**DOCUMENT**

My house is a freaking ant farm. It won’t stop raining. Spawn came for a visit, bearing gifts of lame excuses and a nasty cold, which she bestowed upon me and Mr. Sarah as she greeted us with a loud, rattling cough. It would be really great if people would understand that those of us who work for ourselves don’t have paid sick days and could be kind enough to stay away while contagious. The bratty calico literally went on hunger strike and screamed at us for two days straight until we bought her a chicken. Our basement has flooded numerous times. I saw a shirtless ponytailed ginger riding in the trunk of a VW Passat, dragging a lawn mower behind him, and he and the passengers went knocking on doors to kindly offer their lawn mowing/home invasion services… um, no, for so many reasons. And frickety fracking ding-dang old $_(%&&%(#&!!!!!!!!!!!!!!!!
Ok, that’s better. This is my owl collection.
I’ve been on Ant Patrol for the past several days. I carry a flashlight around the house and shine it angrily into the shadows every few hours like a testosterone poisoned security guard. Everyone is whining on the local news about ants in their houses because of the record flooding, and at my house, the ant sitch is only moderately worse than it usually is this time of year. We spray ant barrier in the spring and only have to do it once or twice more until fall, but too much rain will wash it away, so there’s just no point right now. I cannot have ants in my house. If I see ONE ant, I go into major wipe-down mode. Guests fortunate enough to be at my house during one of these Fantastic Ant Wipes look at me like I’m nuts. Obviously, they’ve never had ants repeatedly invade their pantry in the night and take up residence in their raisins and powdered sugar. About a week ago, those wretched little varmints got into a tightly lidded bottle of homemade Kahlua by walking between the threads. I thought I was going to die of acute annoyance at that, but thankfully, I survived. What nearly killed me was the troop that came all the way in from outside, just to procure a Pringle crumb the size of a head of a straight pin, and it was in the middle of my bedroom floor, nowhere near the outside wall.

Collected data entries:
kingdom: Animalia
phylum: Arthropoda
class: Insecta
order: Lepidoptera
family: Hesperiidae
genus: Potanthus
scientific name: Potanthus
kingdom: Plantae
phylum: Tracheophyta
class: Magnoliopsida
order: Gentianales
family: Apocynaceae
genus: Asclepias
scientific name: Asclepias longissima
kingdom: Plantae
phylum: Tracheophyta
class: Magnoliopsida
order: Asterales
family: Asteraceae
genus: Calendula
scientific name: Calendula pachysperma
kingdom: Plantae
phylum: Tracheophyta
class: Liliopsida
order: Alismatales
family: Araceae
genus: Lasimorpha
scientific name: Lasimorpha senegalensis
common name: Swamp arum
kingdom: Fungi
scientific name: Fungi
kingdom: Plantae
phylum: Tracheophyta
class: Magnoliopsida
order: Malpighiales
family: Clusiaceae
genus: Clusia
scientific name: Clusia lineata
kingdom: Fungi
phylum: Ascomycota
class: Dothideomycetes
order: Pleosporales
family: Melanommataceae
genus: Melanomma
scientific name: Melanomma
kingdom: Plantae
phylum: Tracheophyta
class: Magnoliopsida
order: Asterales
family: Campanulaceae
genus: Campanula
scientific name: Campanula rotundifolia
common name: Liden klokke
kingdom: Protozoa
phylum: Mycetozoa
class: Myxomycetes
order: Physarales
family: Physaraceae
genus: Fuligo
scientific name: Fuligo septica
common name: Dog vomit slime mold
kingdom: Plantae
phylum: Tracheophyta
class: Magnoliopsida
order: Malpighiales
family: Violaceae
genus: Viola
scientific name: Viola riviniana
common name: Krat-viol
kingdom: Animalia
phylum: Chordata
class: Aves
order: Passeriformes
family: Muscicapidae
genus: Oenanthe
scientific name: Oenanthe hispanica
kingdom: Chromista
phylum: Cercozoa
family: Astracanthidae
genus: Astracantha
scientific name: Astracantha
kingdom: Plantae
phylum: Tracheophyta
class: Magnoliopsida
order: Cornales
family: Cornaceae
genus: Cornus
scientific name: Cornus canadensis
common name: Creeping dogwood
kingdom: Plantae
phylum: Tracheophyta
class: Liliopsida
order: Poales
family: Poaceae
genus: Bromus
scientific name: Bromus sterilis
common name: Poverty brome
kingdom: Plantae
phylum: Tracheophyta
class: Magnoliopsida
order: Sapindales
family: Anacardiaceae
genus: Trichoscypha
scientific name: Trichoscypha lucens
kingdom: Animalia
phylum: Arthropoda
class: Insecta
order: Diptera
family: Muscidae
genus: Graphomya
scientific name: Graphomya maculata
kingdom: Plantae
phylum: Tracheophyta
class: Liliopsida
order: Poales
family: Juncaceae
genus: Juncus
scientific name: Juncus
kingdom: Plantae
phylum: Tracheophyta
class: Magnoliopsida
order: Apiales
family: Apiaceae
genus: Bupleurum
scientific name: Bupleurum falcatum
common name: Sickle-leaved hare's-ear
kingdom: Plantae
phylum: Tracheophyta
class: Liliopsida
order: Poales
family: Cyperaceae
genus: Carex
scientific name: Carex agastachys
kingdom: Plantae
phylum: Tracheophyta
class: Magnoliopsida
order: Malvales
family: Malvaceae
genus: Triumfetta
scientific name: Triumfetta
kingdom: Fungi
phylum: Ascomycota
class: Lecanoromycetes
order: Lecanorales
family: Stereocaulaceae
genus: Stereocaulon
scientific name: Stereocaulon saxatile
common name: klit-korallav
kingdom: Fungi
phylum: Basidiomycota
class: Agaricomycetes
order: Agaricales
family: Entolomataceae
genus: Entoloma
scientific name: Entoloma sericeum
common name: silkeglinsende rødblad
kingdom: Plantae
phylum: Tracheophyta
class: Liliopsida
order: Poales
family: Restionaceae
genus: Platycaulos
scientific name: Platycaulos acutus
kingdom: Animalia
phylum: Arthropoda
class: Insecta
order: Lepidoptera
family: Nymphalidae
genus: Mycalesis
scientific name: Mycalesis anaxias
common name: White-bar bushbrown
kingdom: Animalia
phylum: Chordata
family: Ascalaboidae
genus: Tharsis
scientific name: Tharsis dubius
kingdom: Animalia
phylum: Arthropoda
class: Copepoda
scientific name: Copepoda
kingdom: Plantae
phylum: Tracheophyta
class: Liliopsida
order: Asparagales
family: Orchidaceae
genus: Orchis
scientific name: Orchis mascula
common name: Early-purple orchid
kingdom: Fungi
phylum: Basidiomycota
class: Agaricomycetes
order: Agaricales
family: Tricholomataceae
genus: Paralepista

**JOBS**
(1) From the collected data entries, reproduce unchanged the part that opens with the line containing "family: Muscidae" and closes with the line containing "scientific name: Platycaulos acutus", including both of those lines.
(2) Proceed with the account of the household ant troubles, beginning after its final sentence.

**ANSWER SET**
(1)
family: Muscidae
genus: Graphomya
scientific name: Graphomya maculata
kingdom: Plantae
phylum: Tracheophyta
class: Liliopsida
order: Poales
family: Juncaceae
genus: Juncus
scientific name: Juncus
kingdom: Plantae
phylum: Tracheophyta
class: Magnoliopsida
order: Apiales
family: Apiaceae
genus: Bupleurum
scientific name: Bupleurum falcatum
common name: Sickle-leaved hare's-ear
kingdom: Plantae
phylum: Tracheophyta
class: Liliopsida
order: Poales
family: Cyperaceae
genus: Carex
scientific name: Carex agastachys
kingdom: Plantae
phylum: Tracheophyta
class: Magnoliopsida
order: Malvales
family: Malvaceae
genus: Triumfetta
scientific name: Triumfetta
kingdom: Fungi
phylum: Ascomycota
class: Lecanoromycetes
order: Lecanorales
family: Stereocaulaceae
genus: Stereocaulon
scientific name: Stereocaulon saxatile
common name: klit-korallav
kingdom: Fungi
phylum: Basidiomycota
class: Agaricomycetes
order: Agaricales
family: Entolomataceae
genus: Entoloma
scientific name: Entoloma sericeum
common name: silkeglinsende rødblad
kingdom: Plantae
phylum: Tracheophyta
class: Liliopsida
order: Poales
family: Restionaceae
genus: Platycaulos
scientific name: Platycaulos acutus

(2)
Yesterday, I awoke abruptly after a half-awake dream about ants in my Lucky Charms on top of the fridge. I went to look, and sure enough. They were also all over the wall next to the refrigerator, and if it had been left any longer the ant count would have grown to incomprehensible numbers. Mr. Sarah said that I need to start playing the lottery, with such specific visions like that. In my half asleep stupor I was still able to instantly fly into guilt-free ALL ANTS MUST DIE mode with my pine-sol/vinegar spray. I hate them. I hate them so much. I want them all to die. All other insects are free to live, even those awful fuzzy black spiders with bright green eyes who put their front legs up, ready to skittle with you when they see you coming. Those little angels get captured in a jar and deposited outdoors. Why? Because they wouldn’t bring a thousand of their creepy friends over to my house for Lucky Charms uninvited, that’s why. I’m sure we can find someone more respectful of boundaries to take over whatever benefits these dastardly ants provide our mother earth. I’d even pitch in by chewing on a rotting tree limb for a couple of hours every year if it will help move things in that direction. And it’s starting to rain, again. Thank goodness they’ve mostly stayed out of the bead cave.
In other news, I was one of those sub-morons who got caught up in a flash flood on Saturday. I was sure I’d have time to get to the BBQ joint, get the fried okra and get home before it started pouring. Nope. The moment I got there it began to pour. I get inside the restaurant and find the scrolling message at the bottom of the TV screen – flash flood warnings for blah-blah counties until THURSDAY. Remember, this was SATURDAY. I picked my jaw up off the floor, got my okra and got into the car. I was moving along fine, even in the river of really hard rain. I only got about 4 blocks towards home when I got an urgent call from the Department of Common Sense, instructing me to get out of the street and find higher ground, like, NOW. I pulled into a closed gas station, the one I always make fun of for having only one pump and being about a dollar per gallon higher than any other station in OKC, and parked beneath the awning.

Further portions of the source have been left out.